Kutipan Teks:

======

Di perut lembah, ketika beliau memeriksa wajah para sahabatnya yang telah menjual diri mereka kepada Allah dan menyajikan pengorbanan yang ikhlas demi Allah Yang Maha Besar beliau berhenti sejenak, menyaksikan dan tak sepatah kata pun terucap, menggertakkan gigi, dan air mata pun menetes. Tidak terlintas dalam benak beliau sedikit pun bahwa moral orang-orang Arab akan merosot sedemikian rupa hingga jatuh pada kebiadaban dan sampai hati merusak mayat seperti yang terjadi pada paman beliau sendiri yang gugur syahid, Hamzah bin Abdul Muththalib, Singa Allah dan tokoh utama syuhada.

Rasulullah membuka kedua mata dengan airnya yang berkilau laksana kaca, pandangan beliau tertuju kepada tubuh pamannya itu dan bersabda, "Aku tidak akan menderita karena musibah sepertimu selamanya. Dan tidak satu suasana pun yang lebih menyakitkan hariku seperti suasana sekarang ini.”

Kemudian beliau menoleh ke arah para sahabat, dan bersabda, “Sekiranya Shafiyah, saudari Hamzah, takkan berduka dan tidak akan menjadi sunnah sepeninggalku nanti, niscaya kubiarkan jasadnya mengisi perut binatang buas dan tembolok burung. Sekiranya aku diberi kemenangan oleh Allah di salah satu medan pertempuran dengan orang Quraisy, niscaya kucabik-cabik tubuh tiga puluh orang laki-laki di antara mereka."

Para sahabat pun berseru, “Demi Allah, sekiranya pada suatu waktu nanti kita diberi kemenangan oleh Allah atas mereka, niscaya kami akan mencincang-cincang mayat mereka dengan cincangan yang belum pernah dilakukan oleh seorang Arab pun."

Namun, Allah yang telah memberi kemuliaan kepada Hamzah sebagai seorang syahid, memuliakannya sekali lagi dengan menjadikan gugurnya itu sebagai suatu kesempatan untuk memperoleh pelajaran penting yang akan melindungi keadilan sepanjang masa dan mengharuskan diperhatikannya kasih sayang walau dalam qishash dan menjatuhkan hukuman.

======

Data Mentah:
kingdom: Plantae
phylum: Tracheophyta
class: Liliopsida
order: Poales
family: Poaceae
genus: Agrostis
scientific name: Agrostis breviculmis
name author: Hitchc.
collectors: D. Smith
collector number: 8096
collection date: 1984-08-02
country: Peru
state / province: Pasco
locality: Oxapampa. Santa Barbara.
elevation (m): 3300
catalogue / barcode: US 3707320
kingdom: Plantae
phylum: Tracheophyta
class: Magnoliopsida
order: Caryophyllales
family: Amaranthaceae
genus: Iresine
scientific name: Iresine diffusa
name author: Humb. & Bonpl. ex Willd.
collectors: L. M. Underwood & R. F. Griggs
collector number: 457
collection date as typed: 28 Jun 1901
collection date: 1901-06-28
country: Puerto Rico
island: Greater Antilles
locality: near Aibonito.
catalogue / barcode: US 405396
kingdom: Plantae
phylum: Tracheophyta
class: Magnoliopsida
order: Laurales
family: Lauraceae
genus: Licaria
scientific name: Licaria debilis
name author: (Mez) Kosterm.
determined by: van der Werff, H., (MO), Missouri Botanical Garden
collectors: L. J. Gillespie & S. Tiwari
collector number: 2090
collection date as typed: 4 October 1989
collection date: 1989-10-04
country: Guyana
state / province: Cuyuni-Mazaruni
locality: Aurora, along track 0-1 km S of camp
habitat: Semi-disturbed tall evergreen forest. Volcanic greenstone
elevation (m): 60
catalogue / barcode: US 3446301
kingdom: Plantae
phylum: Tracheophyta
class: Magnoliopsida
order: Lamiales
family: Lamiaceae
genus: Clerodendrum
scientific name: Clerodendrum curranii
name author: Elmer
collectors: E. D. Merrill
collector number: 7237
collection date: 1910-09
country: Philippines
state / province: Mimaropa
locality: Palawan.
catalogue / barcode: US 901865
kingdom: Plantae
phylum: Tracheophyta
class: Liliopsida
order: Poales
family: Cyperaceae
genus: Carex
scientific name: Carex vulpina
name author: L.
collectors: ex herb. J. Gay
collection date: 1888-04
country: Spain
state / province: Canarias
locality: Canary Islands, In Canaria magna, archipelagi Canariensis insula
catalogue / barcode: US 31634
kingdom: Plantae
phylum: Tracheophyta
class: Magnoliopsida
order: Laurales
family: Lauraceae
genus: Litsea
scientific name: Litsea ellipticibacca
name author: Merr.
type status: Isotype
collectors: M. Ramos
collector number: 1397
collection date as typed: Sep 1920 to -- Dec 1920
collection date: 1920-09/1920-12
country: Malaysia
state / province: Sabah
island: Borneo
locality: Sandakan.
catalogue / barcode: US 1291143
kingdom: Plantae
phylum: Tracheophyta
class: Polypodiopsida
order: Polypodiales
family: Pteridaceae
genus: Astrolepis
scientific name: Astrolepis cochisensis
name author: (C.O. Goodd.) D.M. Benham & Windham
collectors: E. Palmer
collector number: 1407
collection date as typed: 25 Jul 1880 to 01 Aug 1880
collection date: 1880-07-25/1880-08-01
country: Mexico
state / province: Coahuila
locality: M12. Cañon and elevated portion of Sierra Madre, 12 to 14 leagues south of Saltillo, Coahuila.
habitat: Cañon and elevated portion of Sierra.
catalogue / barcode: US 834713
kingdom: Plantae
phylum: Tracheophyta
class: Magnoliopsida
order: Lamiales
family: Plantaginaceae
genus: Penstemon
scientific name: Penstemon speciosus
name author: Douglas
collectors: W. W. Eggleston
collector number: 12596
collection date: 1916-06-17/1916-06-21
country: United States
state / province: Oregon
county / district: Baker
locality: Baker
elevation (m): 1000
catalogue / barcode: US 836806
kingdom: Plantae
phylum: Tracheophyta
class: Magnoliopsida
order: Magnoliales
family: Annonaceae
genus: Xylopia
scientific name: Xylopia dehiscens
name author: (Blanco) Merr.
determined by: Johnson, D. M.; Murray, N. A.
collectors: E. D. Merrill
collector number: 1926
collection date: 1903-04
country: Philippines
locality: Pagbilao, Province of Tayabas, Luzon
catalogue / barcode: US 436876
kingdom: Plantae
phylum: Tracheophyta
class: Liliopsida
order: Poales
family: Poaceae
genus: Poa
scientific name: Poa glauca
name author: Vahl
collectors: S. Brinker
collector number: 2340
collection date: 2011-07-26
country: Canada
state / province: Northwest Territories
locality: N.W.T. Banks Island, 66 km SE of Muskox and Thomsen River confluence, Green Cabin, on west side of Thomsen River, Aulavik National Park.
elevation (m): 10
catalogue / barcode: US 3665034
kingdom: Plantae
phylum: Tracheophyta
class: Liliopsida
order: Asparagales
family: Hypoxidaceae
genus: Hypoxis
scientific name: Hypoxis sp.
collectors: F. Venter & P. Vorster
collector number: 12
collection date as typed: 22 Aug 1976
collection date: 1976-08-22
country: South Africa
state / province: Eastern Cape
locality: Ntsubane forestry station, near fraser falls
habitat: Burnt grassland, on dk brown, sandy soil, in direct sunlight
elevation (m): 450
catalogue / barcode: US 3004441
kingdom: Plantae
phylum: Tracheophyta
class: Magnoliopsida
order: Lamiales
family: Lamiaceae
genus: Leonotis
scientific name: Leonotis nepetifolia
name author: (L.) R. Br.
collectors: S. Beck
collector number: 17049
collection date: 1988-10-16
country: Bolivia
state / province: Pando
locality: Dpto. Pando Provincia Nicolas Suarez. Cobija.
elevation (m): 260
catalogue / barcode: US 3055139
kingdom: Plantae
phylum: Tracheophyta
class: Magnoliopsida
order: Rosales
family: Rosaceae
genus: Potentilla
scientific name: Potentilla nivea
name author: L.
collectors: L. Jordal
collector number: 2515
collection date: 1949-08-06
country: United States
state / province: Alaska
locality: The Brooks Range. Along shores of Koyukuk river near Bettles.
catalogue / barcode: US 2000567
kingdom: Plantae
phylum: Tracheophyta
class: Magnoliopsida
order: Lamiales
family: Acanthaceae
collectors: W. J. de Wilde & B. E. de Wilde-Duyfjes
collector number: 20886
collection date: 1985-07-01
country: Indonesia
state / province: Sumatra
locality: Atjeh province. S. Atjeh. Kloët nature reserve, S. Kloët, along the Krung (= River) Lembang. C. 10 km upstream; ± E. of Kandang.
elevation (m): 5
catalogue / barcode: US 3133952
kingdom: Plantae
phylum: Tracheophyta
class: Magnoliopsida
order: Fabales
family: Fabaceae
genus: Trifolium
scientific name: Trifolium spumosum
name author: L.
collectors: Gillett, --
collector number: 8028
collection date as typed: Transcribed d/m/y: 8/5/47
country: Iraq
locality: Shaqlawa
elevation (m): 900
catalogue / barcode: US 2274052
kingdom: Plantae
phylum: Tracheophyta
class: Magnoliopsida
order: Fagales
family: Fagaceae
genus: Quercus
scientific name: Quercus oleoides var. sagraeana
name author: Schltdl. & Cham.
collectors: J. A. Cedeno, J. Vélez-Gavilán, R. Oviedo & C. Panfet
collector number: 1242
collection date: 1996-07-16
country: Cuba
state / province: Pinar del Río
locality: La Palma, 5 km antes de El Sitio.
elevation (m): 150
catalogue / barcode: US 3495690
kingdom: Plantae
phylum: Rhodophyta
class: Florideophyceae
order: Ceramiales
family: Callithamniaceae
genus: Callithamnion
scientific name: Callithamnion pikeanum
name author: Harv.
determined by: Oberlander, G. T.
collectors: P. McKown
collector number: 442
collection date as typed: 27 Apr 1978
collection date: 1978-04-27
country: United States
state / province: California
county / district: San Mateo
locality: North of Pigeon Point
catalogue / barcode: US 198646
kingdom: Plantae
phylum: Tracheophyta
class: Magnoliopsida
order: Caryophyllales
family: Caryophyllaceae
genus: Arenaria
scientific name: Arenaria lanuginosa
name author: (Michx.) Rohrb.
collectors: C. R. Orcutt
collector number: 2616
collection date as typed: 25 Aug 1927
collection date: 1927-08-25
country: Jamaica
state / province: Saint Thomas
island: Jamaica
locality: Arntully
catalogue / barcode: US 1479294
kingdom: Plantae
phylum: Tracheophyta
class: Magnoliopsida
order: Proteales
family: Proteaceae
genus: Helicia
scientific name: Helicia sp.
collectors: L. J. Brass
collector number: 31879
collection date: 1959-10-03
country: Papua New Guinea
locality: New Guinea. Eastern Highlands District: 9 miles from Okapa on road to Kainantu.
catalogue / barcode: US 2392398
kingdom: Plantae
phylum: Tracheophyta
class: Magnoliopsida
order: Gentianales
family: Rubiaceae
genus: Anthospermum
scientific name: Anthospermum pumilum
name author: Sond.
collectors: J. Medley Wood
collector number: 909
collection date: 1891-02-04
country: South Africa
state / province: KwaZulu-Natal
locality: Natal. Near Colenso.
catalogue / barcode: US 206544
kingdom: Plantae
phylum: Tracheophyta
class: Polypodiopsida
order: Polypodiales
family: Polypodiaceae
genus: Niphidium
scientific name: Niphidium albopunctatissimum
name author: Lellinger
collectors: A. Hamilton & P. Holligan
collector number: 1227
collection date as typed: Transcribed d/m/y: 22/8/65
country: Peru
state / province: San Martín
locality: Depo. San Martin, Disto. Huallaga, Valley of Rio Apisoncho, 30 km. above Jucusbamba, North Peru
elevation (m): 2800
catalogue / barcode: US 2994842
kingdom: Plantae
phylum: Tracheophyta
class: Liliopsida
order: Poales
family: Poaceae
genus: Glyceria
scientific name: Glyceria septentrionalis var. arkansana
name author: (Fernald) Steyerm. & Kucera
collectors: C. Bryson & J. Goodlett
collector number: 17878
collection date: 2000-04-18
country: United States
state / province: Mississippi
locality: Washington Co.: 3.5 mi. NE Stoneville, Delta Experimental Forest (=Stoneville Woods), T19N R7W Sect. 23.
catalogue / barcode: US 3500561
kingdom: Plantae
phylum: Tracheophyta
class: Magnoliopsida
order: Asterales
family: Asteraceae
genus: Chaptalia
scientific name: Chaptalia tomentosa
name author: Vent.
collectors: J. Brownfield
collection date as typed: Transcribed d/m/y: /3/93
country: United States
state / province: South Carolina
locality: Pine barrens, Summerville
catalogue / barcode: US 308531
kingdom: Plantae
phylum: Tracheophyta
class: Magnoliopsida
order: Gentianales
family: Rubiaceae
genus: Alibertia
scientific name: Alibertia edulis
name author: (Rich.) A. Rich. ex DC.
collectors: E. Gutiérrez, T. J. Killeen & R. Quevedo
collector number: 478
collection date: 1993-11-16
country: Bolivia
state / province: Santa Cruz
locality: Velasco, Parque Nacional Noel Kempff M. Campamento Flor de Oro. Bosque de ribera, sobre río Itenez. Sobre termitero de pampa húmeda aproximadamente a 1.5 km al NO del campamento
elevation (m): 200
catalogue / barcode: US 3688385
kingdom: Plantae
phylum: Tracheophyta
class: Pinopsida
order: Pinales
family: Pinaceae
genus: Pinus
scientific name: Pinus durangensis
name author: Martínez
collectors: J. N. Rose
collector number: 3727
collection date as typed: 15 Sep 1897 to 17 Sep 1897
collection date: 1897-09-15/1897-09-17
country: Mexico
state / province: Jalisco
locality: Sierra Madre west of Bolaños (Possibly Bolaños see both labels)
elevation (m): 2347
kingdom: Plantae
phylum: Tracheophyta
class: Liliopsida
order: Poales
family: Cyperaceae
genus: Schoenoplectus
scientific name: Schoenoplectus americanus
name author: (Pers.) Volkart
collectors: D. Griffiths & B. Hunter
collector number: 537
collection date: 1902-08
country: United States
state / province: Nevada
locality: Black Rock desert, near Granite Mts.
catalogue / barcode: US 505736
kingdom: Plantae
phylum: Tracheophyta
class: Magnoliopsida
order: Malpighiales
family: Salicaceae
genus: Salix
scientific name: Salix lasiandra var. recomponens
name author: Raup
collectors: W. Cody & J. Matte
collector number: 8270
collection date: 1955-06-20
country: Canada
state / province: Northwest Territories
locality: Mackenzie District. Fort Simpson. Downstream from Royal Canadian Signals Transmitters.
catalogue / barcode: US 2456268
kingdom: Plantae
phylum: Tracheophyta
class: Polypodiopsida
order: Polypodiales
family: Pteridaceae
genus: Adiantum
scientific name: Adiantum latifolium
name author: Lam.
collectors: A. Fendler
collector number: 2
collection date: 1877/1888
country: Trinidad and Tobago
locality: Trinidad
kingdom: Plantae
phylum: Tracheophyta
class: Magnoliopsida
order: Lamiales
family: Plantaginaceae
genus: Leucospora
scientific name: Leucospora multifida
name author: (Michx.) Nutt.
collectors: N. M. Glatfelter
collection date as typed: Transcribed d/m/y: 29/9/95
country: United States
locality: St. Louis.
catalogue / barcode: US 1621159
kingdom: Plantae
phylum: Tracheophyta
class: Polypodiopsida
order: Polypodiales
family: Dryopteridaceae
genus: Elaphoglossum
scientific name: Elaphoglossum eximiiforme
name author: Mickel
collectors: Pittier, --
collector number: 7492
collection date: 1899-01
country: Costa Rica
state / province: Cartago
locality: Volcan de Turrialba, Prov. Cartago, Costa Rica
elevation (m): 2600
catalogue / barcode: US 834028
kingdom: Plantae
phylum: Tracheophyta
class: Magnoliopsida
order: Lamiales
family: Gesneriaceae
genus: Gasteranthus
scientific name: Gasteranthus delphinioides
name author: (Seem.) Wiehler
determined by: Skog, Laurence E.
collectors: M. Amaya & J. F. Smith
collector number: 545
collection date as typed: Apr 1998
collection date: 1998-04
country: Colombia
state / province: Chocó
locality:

======

Tugas Dikerjakan: Tuliskan kembali bagian kutipan teks tentang gugurnya Hamzah, mulai dari "Namun, Allah yang" dan berakhir pada "dan menjatuhkan hukuman.".

Contoh Penyelesaian:
Namun, Allah yang telah memberi kemuliaan kepada Hamzah sebagai seorang syahid, memuliakannya sekali lagi dengan menjadikan gugurnya itu sebagai suatu kesempatan untuk memperoleh pelajaran penting yang akan melindungi keadilan sepanjang masa dan mengharuskan diperhatikannya kasih sayang walau dalam qishash dan menjatuhkan hukuman.